● **SOURCE EXCERPT**:

Understanding High Conflict and Proven Solutions with Amanda Ripley

Understanding High Conflict and Proven Solutions with Amanda Ripley

In a recent episode of my podcast, The Influence Continuum, I interviewed Amanda Ripley, a best-selling author, journalist, and host of the How-To! Podcast on Slate. Her timely book, High Conflict: Why We Get Trapped and How We Get Out, explores this concept of “high conflict” and approaches to identifying and escaping it.   

Ripley began this inquiry after being frustrated with her impact as a journalist. Around the time of the 2016 election, she observed a political climate where her efforts felt minimal or even counterproductive. At this time of frustration with the media landscape, she wanted to learn more about what seemed to be at the heart of it—conflict. 

This search led to her closely following individuals who understand conflict intimately—those who had been stuck in unhealthy conflict but found a way to shift out of it. I appreciate Ripley’s approach to finding individuals whose stories can serve as models, those who have lived in a state of high conflict—in religious, political, and gang contexts—and escaped it. In other words, they “got out.” (You can visit: the #igotout movement or listen to my recent podcast guests Sarah Edmonson and Anthony Ames to learn more). 

High Conflict in Politics

In today’s political climate, productive approaches to conflict can feel impossible. This is precisely why Ripley’s approach to finding patterns in those who have left a life of “high conflict” is so important. What comes to mind for me is the partisan divide between Trump and non-Trump supporters, which I also explore in my book The Cult of Trump.  Although Ripley does not address Trump specifically in her work, she creates the scaffolding to “recognize future Trumps.” If the conflict is not coming from Trump, as she says, it’s guaranteed to be coming from someone else. 

I agree. Whether it’s Trump or Putin, there will always be someone (i.e., a narcissistic cult leader) or something (i.e., a conflict-driven news channel) that programs us to think in ways that are destructive to ourselves and others. Ayn Rand, for example, developed an ideology that flipped selfishness from a vice to a virtue.

Stored data
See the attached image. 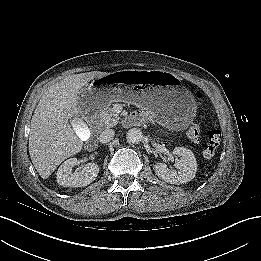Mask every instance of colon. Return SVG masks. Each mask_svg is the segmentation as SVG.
<instances>
[{"instance_id": "obj_1", "label": "colon", "mask_w": 261, "mask_h": 261, "mask_svg": "<svg viewBox=\"0 0 261 261\" xmlns=\"http://www.w3.org/2000/svg\"><path fill=\"white\" fill-rule=\"evenodd\" d=\"M196 98L199 102H202V96L200 93H196ZM188 139L197 143L200 139V129L197 125H192L187 132ZM204 148L203 156L205 158H212L219 144L220 131L216 127H207L204 131Z\"/></svg>"}]
</instances>
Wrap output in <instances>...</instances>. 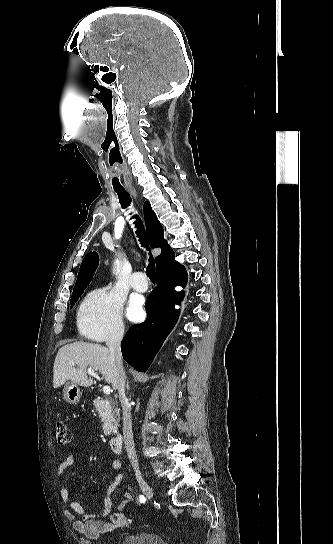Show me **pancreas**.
<instances>
[{
	"label": "pancreas",
	"instance_id": "pancreas-1",
	"mask_svg": "<svg viewBox=\"0 0 333 544\" xmlns=\"http://www.w3.org/2000/svg\"><path fill=\"white\" fill-rule=\"evenodd\" d=\"M93 404L99 414V417L101 418V422L103 423L102 428L104 434L110 435L111 433H114L117 429V418L119 415L116 404L104 399H96L94 400Z\"/></svg>",
	"mask_w": 333,
	"mask_h": 544
}]
</instances>
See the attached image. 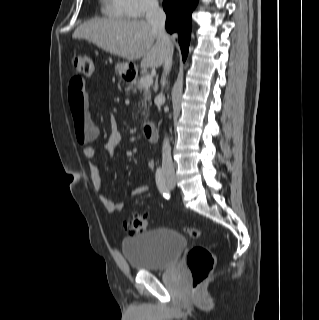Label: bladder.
Returning <instances> with one entry per match:
<instances>
[{"mask_svg":"<svg viewBox=\"0 0 319 320\" xmlns=\"http://www.w3.org/2000/svg\"><path fill=\"white\" fill-rule=\"evenodd\" d=\"M186 247L181 232L159 228L125 238L122 253L134 270L154 272L173 266Z\"/></svg>","mask_w":319,"mask_h":320,"instance_id":"obj_1","label":"bladder"}]
</instances>
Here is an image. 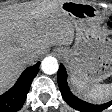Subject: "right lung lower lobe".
I'll return each instance as SVG.
<instances>
[{
	"label": "right lung lower lobe",
	"mask_w": 112,
	"mask_h": 112,
	"mask_svg": "<svg viewBox=\"0 0 112 112\" xmlns=\"http://www.w3.org/2000/svg\"><path fill=\"white\" fill-rule=\"evenodd\" d=\"M40 63L27 68L19 77L15 85L0 95V112H16L20 110L26 100L33 78L39 71Z\"/></svg>",
	"instance_id": "1"
}]
</instances>
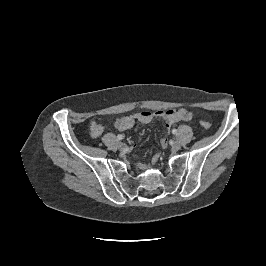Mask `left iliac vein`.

● **TASK DIRECTIONS**: Quote the part of the high-conflict article above that opens with the words containing "Ripley began this" and closes with "heart of it—conflict.".

● **FINISHED ANSWER**:
Ripley began this inquiry after being frustrated with her impact as a journalist. Around the time of the 2016 election, she observed a political climate where her efforts felt minimal or even counterproductive. At this time of frustration with the media landscape, she wanted to learn more about what seemed to be at the heart of it—conflict.